Similarly, the binding energy for Uranium (${U^{235}}$) atom, where $235$ is the mass number or the atomic mass of uranium in ${\text{amu}}$ is approximately $1786{\text{ }}MeV$. This suggests that $1786{\text{ }}MeV$ amount of energy is required to break the uranium nucleus into individual neutrons and protons. In other, if we want to separate all the $235$ protons and neutrons in the nucleus apart, energy of $1786{\text{ }}MeV$ should be supplied to the atom or basically to the nucleus.

Now, if we compare the binding energies of the two atoms, then, can we say that ${U^{235}}$ nucleus is more stable than ${O^{16}}$ nucleus as it needs more energy to break apart? The answer will be no. This is because uranium has $235$ neutrons and protons to separate whereas oxygen has only $16$. Thus, these two values cannot be compared to conclude for stability of the atoms.

Thus, we use the concept of binding energy per nucleon. This is a more comparable parameter as we are comparing energy required by each nucleon (neutron or proton) to get separated. For a nucleus, the value can be calculated as
$\text{Binding Energy per Nucleon} = \dfrac{\text{Binding Energy}}{\text{Number of nucleons}} \\ $
Thus, substituting the values for ${O^{16}}$, we get
$\text{Binding Energy per Nucleon} \approx 8{\text{ }}MeV \\ $
And for ${U^{235}}$, we get
\[\text{Binding Energy per Nucleon} \approx 7.6{\text{ }}MeV \\ \]
Thus, it is apparent that ${O^{16}}$ nucleus is more stable than ${U^{235}}$ as an individual nucleon of ${O^{16}}$ requires more energy to separate from the nucleus than that of a nucleon in ${U^{235}}$ nucleus.

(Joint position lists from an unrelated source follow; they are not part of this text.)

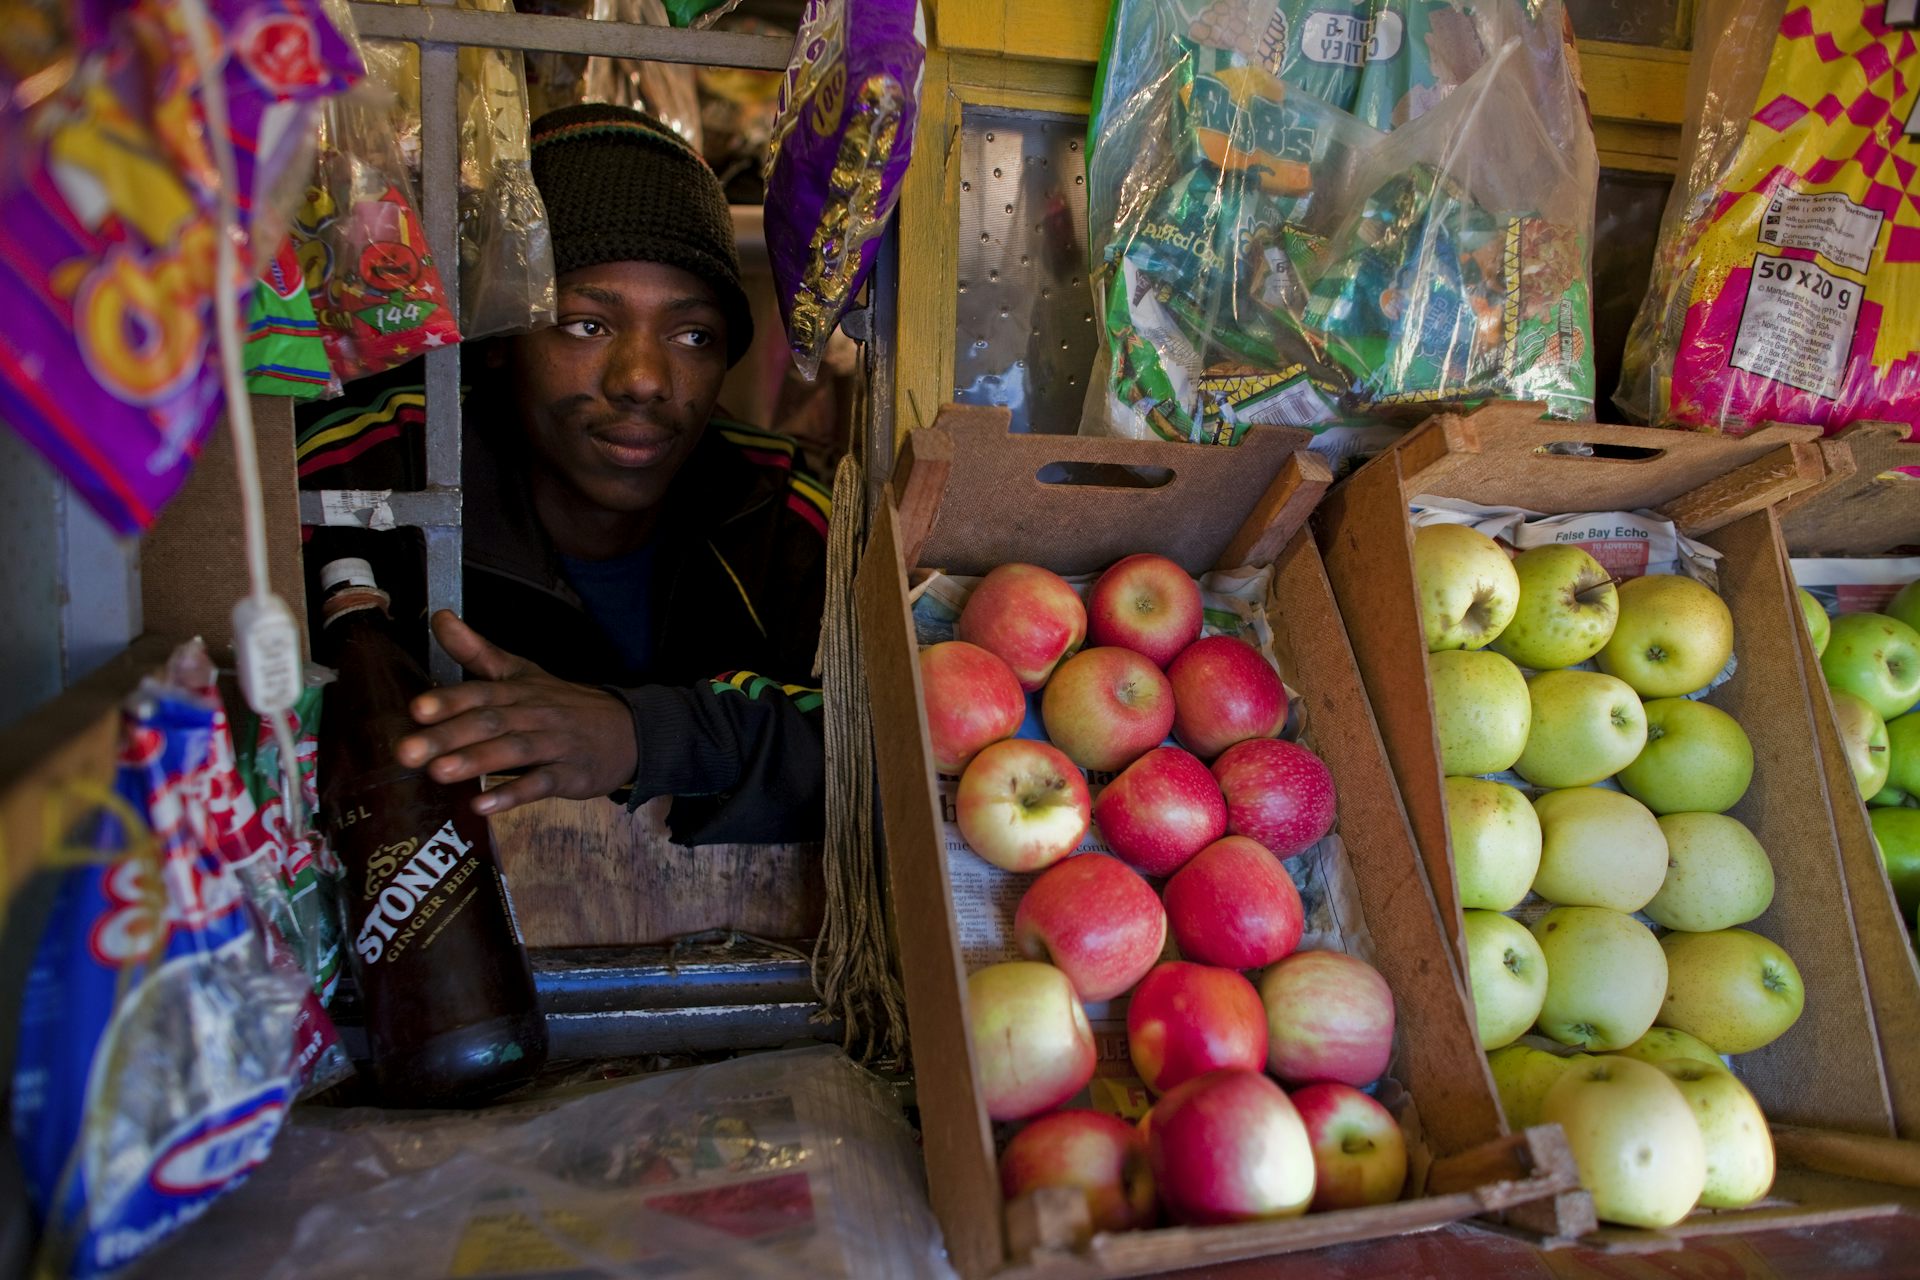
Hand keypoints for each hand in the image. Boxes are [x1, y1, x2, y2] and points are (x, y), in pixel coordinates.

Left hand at [395, 611, 638, 816]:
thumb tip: (438, 617)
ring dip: (476, 760)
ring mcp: (555, 744)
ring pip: (514, 749)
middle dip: (448, 736)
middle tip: (407, 752)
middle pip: (490, 722)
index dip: (449, 700)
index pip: (480, 692)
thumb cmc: (562, 704)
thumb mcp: (522, 673)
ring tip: (438, 773)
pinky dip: (513, 794)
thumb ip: (476, 650)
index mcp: (518, 690)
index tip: (416, 709)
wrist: (628, 729)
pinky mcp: (571, 775)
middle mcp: (534, 713)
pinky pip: (542, 783)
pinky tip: (483, 806)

Now, the graph of binding energy per nucleon with the mass number turns out to be something like

Here, we can see that the binding energy per nucleon initially increases with mass number.Then it reaches a peak value near $56{\text{ }}amu$ and then gradually starts decreasing, but the decrease is very slight. It nearly remains the same after the peak value.If we observe, then we see that the peak binding energy is attained at $56{\text{ }}amu$ which refers to the iron ($F{e^{56}}$) nucleus. This means that \[F{e^{56}}\] is the most stable nucleus available.

Now, let us discuss the energy released in nuclear fission and nuclear fusion. Nuclear fission is the process in which a heavy nucleus is split into two lighter nuclei (daughter nuclei).Whereas, nuclear fusion is the process in which two light nuclei are combined to form a heavier nucleus. In both cases the mass of the products is slightly less than mass of the initial nuclei. This mass difference is released as energy.

For example, when ${U^{235}}$ nucleus is bombarded with a neutron, it splits into two daughter nuclei as Krypton ($K{r^{92}}$) and Barium ($B{a^{141}}$). If we observe, the mass of the products is \[92 + 141 = 233\]. Whereas, the mass of the original nucleus was $235$.Thus, the mass of the products is less than the mass of the initial nucleus. This mass difference is released as energy during the fission.

Similarly, when deuterium (${D^2}$) and tritium (${T^3}$) undergo nuclear fusion, it forms a helium ($H{e^4}$) nucleus and a neutron. Thus, clearly here also the mass of the products is ${\text{4}}$ whereas the mass of the initial nuclei was ${\text{2 + 3 = 5}}$. Thus, the mass of the products is less than the mass of the initial nuclei. Thus, this mass difference is released as energy during the fusion process.

Note:Students often get confused intuitively with the literary sense of the name binding energy as the energy required to bind the nucleons together. But the actual sense is the amount of energy required to break the binding between the nucleons. Students also commit errors thinking that energy has to be supplied for nuclear fission so no energy is released while a fission process is taking place. But in actuality, the nucleus is bombarded with a neutron for triggering the fission to take place. The neutron released after the fusion has a minimal mass so it is playing a very minor role in affecting the energy released during the fusion process.